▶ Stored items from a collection

Content starts

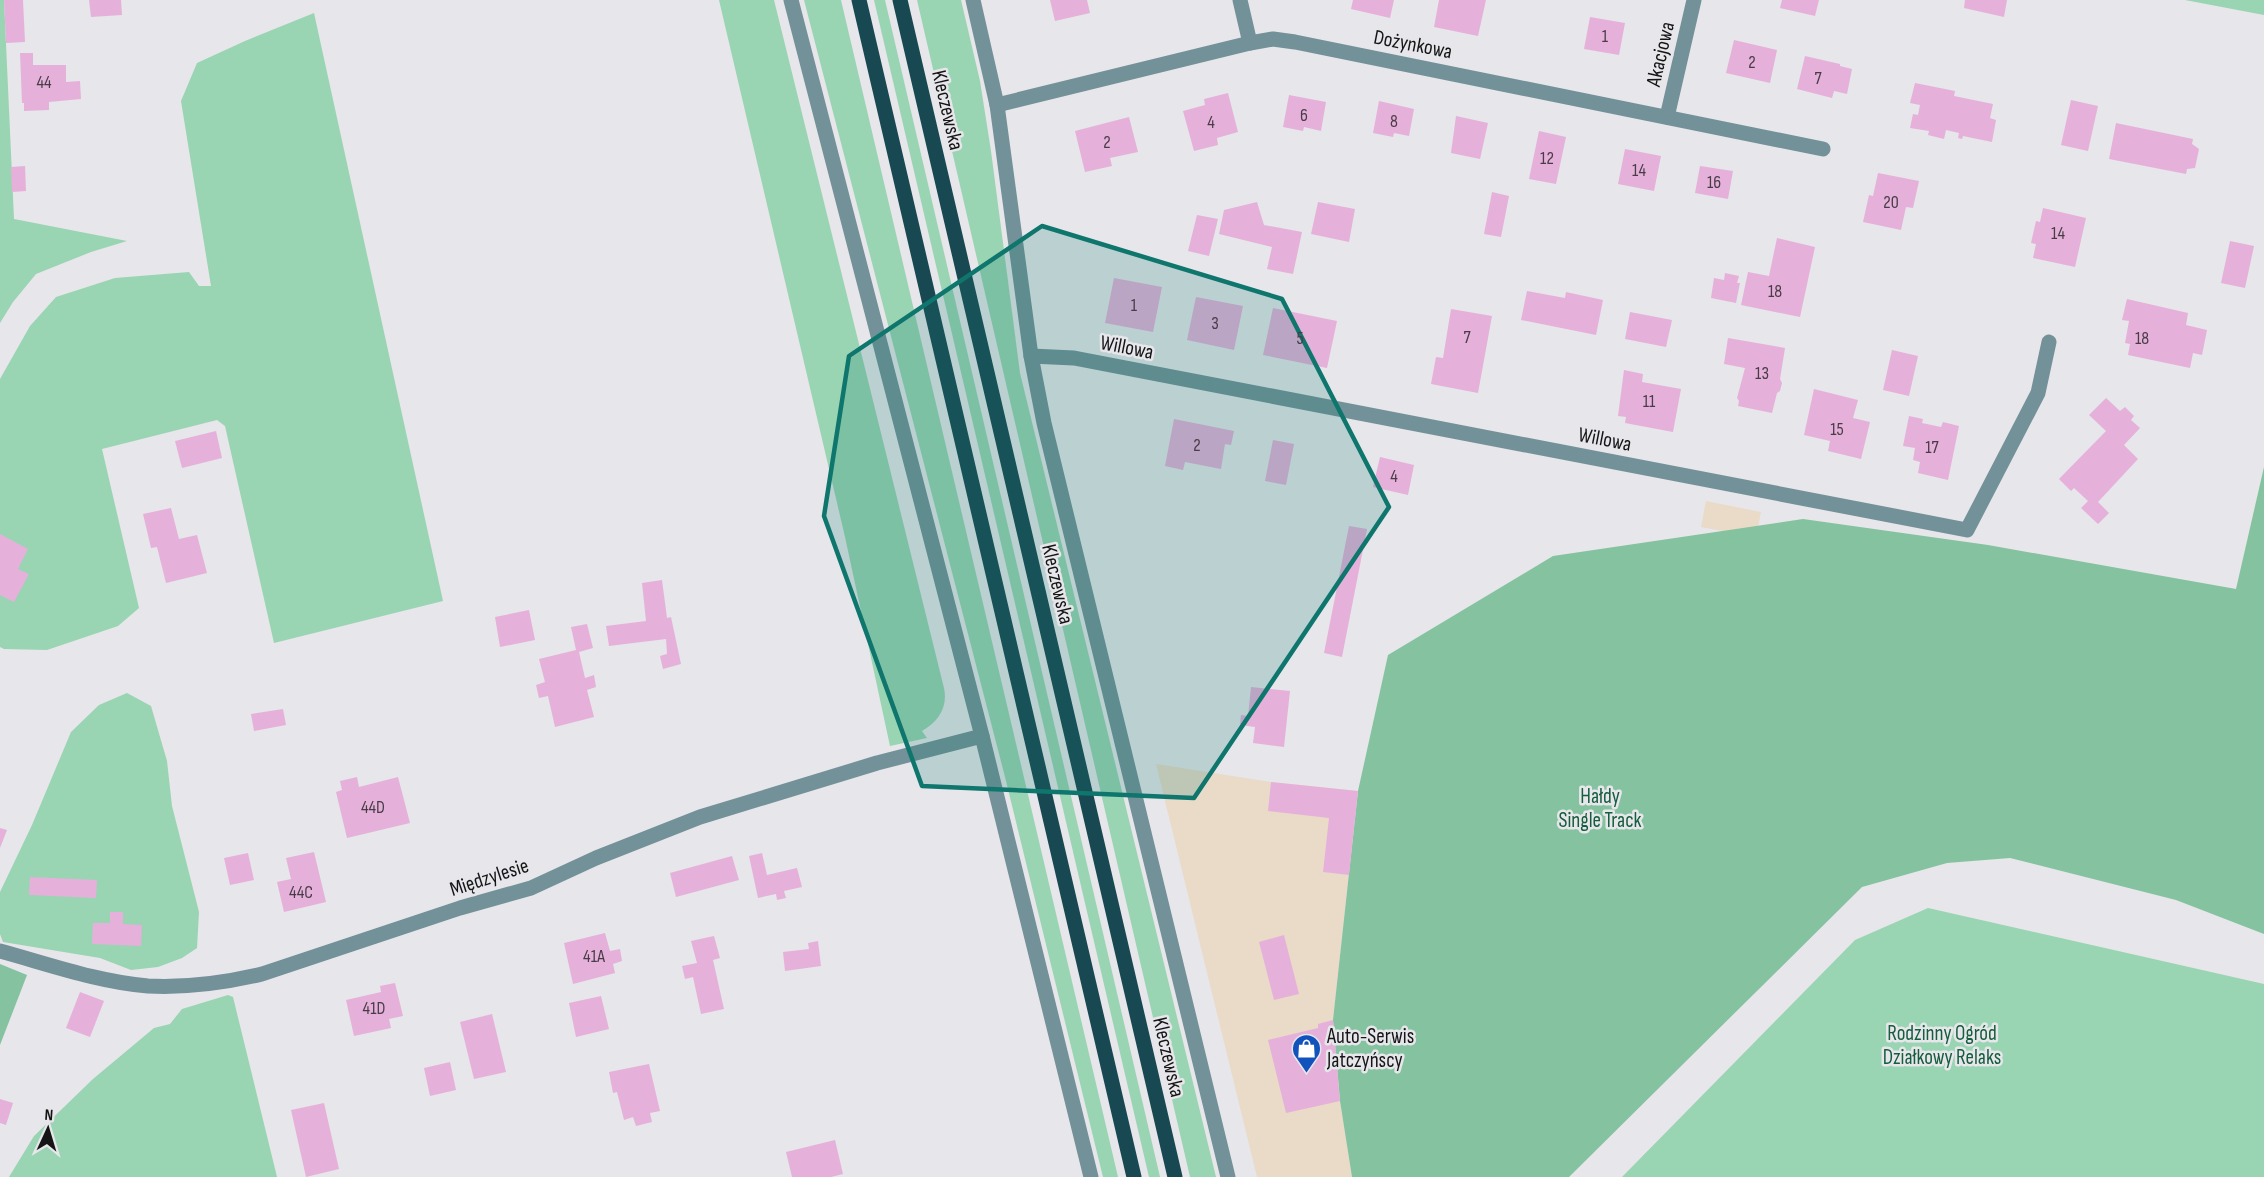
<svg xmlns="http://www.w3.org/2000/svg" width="2264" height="1177" font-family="'Sofia Sans Condensed',sans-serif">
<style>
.industrial{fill:#eadac8}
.green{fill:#99d4b3}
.forest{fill:#84c2a0}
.building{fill:#e5b1da}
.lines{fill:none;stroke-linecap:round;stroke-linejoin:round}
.minor{stroke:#739198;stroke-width:15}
.major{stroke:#184953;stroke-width:15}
.marked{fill:#0f766e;fill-opacity:0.2;stroke:#0f766e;stroke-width:4.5;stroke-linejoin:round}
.labels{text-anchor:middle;stroke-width:5;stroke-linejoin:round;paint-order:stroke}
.number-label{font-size:18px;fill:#493c47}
.street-label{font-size:21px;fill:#151516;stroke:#e7e6ea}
.park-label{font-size:21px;fill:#145d3d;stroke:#e7e6ea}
.poi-label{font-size:21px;fill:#151516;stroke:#e7e6ea;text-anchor:start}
</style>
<rect width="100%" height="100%" fill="#e7e6ea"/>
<!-- industrial -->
<g class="industrial">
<polygon points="1706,501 1761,512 1756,537 1701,527"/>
<polygon points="1156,764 1271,782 1358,791 1333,1020 1340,1101 1352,1177 1257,1177"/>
</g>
<!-- green -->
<g class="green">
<polygon points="0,0 4,0 14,219 127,241 91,252 36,274 13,302 0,323"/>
<path d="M 719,0 L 774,0 L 944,688 C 948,707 939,721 922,731 L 927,738 L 890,746 L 845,537 Z"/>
<polygon points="804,0 841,0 1118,1177 1103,1177 1005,777"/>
<polygon points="874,0 885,0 1160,1177 1149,1177"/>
<polygon points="917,0 961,0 980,81 991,151 1020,373 1216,1177 1190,1177"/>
<polygon points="2185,0 2264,0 2264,15"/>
<polygon points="314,13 443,601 274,643 225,426 217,420 102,449 139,608 118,626 47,650 4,649 0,647 0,379 30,326 56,297 115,278 189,272 199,286 211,286 181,101 197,63 245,41"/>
<polygon points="127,693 151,706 167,761 172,806 199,912 197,948 182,958 158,967 131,970 100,958 3,942 0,934 0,892 32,825 71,732 99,705"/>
<polygon points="1928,908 2264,984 2264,1177 1622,1177 1855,940"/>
<polygon points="228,995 233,997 277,1177 9,1177 34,1136 93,1079 154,1028 170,1024 182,1009"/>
</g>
<!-- forest -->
<g class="forest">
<polygon points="2264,467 2264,934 2176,900 2010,858 1947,863 1862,887 1569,1177 1352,1177 1340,1101 1333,1020 1358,791 1388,655 1553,556 1803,519 1988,545 2236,589"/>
<polygon points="0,964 27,975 0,1045"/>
</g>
<!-- building -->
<g class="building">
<polygon points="4,0 23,0 25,42 6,43"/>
<polygon points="89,0 121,0 122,15 91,17"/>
<polygon points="1050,0 1087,0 1090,13 1055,21"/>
<polygon points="1353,0 1394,0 1390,18 1351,9"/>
<polygon points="1439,0 1486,0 1478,36 1434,27"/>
<polygon points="1782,0 1819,0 1815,16 1780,8"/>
<polygon points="1965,0 2007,0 2004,17 1964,8"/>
<polygon points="1590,17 1625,23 1619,55 1584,49"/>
<polygon points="1734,40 1777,50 1770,83 1726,73"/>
<polygon points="20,53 33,53 33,65 66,65 66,82 80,81 81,99 49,102 49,110 24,111 24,103 22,103"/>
<polygon points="1805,56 1840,64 1840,66 1852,69 1847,94 1834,91 1832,98 1797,89"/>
<polygon points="1915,83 1955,91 1954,96 1993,104 1990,118 1996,120 1992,142 1963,136 1962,139 1958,138 1959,133 1946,130 1944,139 1928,135 1929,131 1910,128 1913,114 1918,115 1920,105 1910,103"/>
<polygon points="1228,93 1238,132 1217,138 1218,145 1194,151 1183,111 1205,105 1204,99"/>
<polygon points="1289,95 1326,102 1321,131 1304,127 1303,131 1283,127"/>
<polygon points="2071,100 2098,106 2088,151 2061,145"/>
<polygon points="1379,101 1414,109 1409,136 1394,133 1393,137 1373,133"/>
<polygon points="1456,116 1488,123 1480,159 1451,153"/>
<polygon points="1129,117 1138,152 1110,158 1112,166 1085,172 1075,131"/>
<polygon points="2116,123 2193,139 2192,144 2199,149 2195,168 2187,169 2186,174 2109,159"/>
<polygon points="1539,131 1566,137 1556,184 1529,179"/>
<polygon points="1625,149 1661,156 1654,191 1618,184"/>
<polygon points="25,166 26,191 12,192 11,167"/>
<polygon points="1700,166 1733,171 1728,199 1695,193"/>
<polygon points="1878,173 1919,181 1913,208 1906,207 1901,230 1863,222 1869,195 1873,196"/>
<polygon points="1492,192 1509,196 1501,237 1484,234"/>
<polygon points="1257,202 1264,225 1302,232 1293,274 1267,269 1272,247 1219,234 1224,210"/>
<polygon points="1318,202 1355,209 1349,242 1311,234"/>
<polygon points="2043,208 2086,218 2075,267 2033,258 2036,244 2031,243 2036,221 2040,222"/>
<polygon points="1197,215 1218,219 1209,256 1188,251"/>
<polygon points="1777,238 1815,247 1800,317 1741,305 1748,272 1769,276"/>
<polygon points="2230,241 2254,246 2245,288 2221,283"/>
<polygon points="1725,273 1739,276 1737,283 1740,283 1736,303 1711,298 1714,278 1724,280"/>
<polygon points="1114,278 1162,287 1153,332 1105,323"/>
<polygon points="1527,291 1565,298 1566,292 1603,300 1596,335 1521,320"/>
<polygon points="1196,297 1243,306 1234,350 1187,340"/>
<polygon points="2127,299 2188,313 2186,325 2207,330 2202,355 2193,353 2190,368 2128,355 2130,344 2125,343 2129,321 2122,320"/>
<polygon points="1273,308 1337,321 1327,368 1263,355"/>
<polygon points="1451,309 1492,316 1478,393 1431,384 1436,357 1443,358"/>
<polygon points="1630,312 1672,320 1666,347 1625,339"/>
<polygon points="1728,338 1785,348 1780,379 1782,383 1780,391 1777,393 1772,413 1738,406 1739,401 1737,398 1745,368 1724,364"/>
<polygon points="1892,350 1918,356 1909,396 1883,390"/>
<polygon points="1624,370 1643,374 1642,382 1681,389 1673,432 1625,423 1626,417 1618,416"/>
<polygon points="1814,389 1858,400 1853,418 1870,422 1861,459 1828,451 1830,441 1804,435"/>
<polygon points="2106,398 2120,411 2125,407 2134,416 2131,420 2140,428 2124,445 2138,459 2098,502 2109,513 2098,524 2081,508 2088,501 2074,488 2071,491 2059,479 2106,431 2089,415"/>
<polygon points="1909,416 1923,419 1922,423 1941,427 1943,422 1959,426 1948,480 1918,473 1920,462 1913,460 1915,448 1903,446"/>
<polygon points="1174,419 1234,431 1231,445 1225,444 1221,469 1185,462 1183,470 1165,466"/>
<polygon points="216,431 222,458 182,468 175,441"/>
<polygon points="1273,440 1294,444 1286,485 1265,481"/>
<polygon points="1380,457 1414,465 1408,495 1373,487"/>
<polygon points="171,508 179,539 197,535 207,573 166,583 157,547 151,548 143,514"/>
<polygon points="1349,526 1367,529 1342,657 1324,653"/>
<polygon points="0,534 28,549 18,569 29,574 14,602 0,595"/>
<polygon points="662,580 667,618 671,617 681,664 663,669 660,656 667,654 666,639 609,646 606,626 646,621 642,583"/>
<polygon points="529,610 535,640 500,647 495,617"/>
<polygon points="587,624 593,648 579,652 585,678 594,675 596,687 587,690 594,717 555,727 548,696 539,698 536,685 545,682 539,659 576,650 571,627"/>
<polygon points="1251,687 1290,691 1284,747 1253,743 1255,727 1240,725 1241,715 1248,716"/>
<polygon points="283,709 286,725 254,731 251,714"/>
<polygon points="357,777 359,787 398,777 410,823 347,838 336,792 342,790 340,781"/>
<polygon points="1271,782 1358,791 1349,875 1323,872 1329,818 1268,811"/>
<polygon points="0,828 7,830 0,848"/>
<polygon points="314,852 326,902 284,912 277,882 291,879 286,858"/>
<polygon points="248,853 254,880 230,885 224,858"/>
<polygon points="762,853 767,875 797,868 802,887 784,891 786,898 777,900 776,894 758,898 749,856"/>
<polygon points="732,856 739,880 676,897 670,873"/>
<polygon points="30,877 97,880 96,898 29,895"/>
<polygon points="110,912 123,912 123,924 142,925 141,946 92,944 93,923 110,923"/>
<polygon points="605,933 610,951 620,949 622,961 613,964 615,973 573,984 564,943"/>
<polygon points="1284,935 1299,994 1274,1000 1259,942"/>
<polygon points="714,936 720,958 713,960 724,1009 701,1014 693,977 685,979 682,966 697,963 691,941"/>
<polygon points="818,941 821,966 785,971 783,952 809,949 808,943"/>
<polygon points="395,983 403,1016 389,1019 391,1028 354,1036 346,1000 381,992 380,986"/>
<polygon points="80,992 104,1001 90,1037 66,1028"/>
<polygon points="601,996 609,1029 576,1037 569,1003"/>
<polygon points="492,1014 506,1072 474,1079 460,1022"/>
<polygon points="1333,1020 1340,1101 1286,1113 1268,1040 1318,1028 1318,1024"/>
<polygon points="450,1062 456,1090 430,1096 424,1068"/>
<polygon points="649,1064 660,1111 650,1113 652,1122 636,1126 633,1117 624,1120 617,1092 613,1093 609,1072"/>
<polygon points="0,1099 13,1103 6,1125 0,1123"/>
<polygon points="324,1103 339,1169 306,1177 291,1110"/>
<polygon points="835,1140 843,1174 831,1177 792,1177 786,1152"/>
</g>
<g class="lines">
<!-- minor -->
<g class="minor">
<polyline points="791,0 982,736 1091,1177"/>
<polyline points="973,0 997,105 1031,356 1044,423 1228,1177"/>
<polyline points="1240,0 1250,43"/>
<polyline points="997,105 1250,43 1273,39 1295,42 1823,149"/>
<polyline points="1667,117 1694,0"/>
<polyline points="1031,356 1074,358 1967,530 2038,393 2049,342"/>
<path d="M 0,951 C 48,964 98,982 148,986 C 187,988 224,983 262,974 L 460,908 L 531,888 L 596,858 L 700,817 L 877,763 L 982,736"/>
</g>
<!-- major -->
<g class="major">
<polyline points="859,0 1134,1177"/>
<polyline points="900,0 1175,1177"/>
</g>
</g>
<!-- marked area -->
<path class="marked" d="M 1042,226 L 1282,299 L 1389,507 L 1194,798 L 922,786 L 824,516 L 849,356 Z"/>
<!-- icons -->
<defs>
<symbol id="shop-pin" viewBox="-11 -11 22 30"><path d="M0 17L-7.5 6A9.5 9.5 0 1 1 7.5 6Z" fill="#1152bd" stroke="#e7e6ea"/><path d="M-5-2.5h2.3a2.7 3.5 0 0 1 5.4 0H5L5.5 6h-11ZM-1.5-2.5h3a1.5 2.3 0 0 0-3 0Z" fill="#fff"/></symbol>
</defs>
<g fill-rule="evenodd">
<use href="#shop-pin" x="1290" y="1032" width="33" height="45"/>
</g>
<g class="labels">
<!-- number labels -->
<g class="number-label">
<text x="1605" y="42">1</text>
<text x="1752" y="68">2</text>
<text x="1818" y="84">7</text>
<text x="44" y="88">44</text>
<text x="1304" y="121">6</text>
<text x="1394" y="127">8</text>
<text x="1211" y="128">4</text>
<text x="1107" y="148">2</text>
<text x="1547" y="164">12</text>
<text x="1639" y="176">14</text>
<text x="1714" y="188">16</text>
<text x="1891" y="208">20</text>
<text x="2058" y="239">14</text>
<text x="1775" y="297">18</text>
<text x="1134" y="311">1</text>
<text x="1215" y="329">3</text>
<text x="1467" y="343">7</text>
<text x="1300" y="344">5</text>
<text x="2142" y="344">18</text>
<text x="1762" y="379">13</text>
<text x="1649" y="407">11</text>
<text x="1837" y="435">15</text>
<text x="1197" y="451">2</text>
<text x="1932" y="453">17</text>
<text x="1394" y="482">4</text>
<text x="373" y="813">44D</text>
<text x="301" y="898">44C</text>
<text x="594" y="962">41A</text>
<text x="374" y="1014">41D</text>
</g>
<!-- street labels -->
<g class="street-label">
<text transform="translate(1413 44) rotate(11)" y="7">Dożynkowa</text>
<text transform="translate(1660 54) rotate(-77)" y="7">Akacjowa</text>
<text transform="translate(948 110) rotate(77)" y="7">Kleczewska</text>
<text transform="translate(1127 347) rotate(11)" y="7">Willowa</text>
<text transform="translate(1605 439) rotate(11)" y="7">Willowa</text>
<text transform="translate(1058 584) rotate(77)" y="7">Kleczewska</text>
<text transform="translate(489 877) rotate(-18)" y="7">Międzylesie</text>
<text transform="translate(1169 1057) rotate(77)" y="7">Kleczewska</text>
</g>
<!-- park labels -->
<g class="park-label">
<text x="1600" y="803">Hałdy<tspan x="1600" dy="24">Single Track</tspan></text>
<text x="1942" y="1040">Rodzinny Ogród<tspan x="1942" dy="24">Działkowy Relaks</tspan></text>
</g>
<!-- poi labels -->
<g class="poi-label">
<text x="1327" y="1043">Auto-Serwis<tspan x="1327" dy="24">Jatczyńscy</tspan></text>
</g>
</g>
<!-- north arrow -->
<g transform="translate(48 1129) rotate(4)" stroke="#e7e6ea" stroke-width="4.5" paint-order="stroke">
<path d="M0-4.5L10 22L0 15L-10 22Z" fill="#151516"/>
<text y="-9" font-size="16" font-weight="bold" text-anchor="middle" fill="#151516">N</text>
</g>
</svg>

Content ends

▶ GOAL OF THE EXERCISE
Where the word "lines" shows up in a line of the entries above, copy that line.

▶ SOLUTION TO THIS PROBLEM
.lines{fill:none;stroke-linecap:round;stroke-linejoin:round}
<g class="lines">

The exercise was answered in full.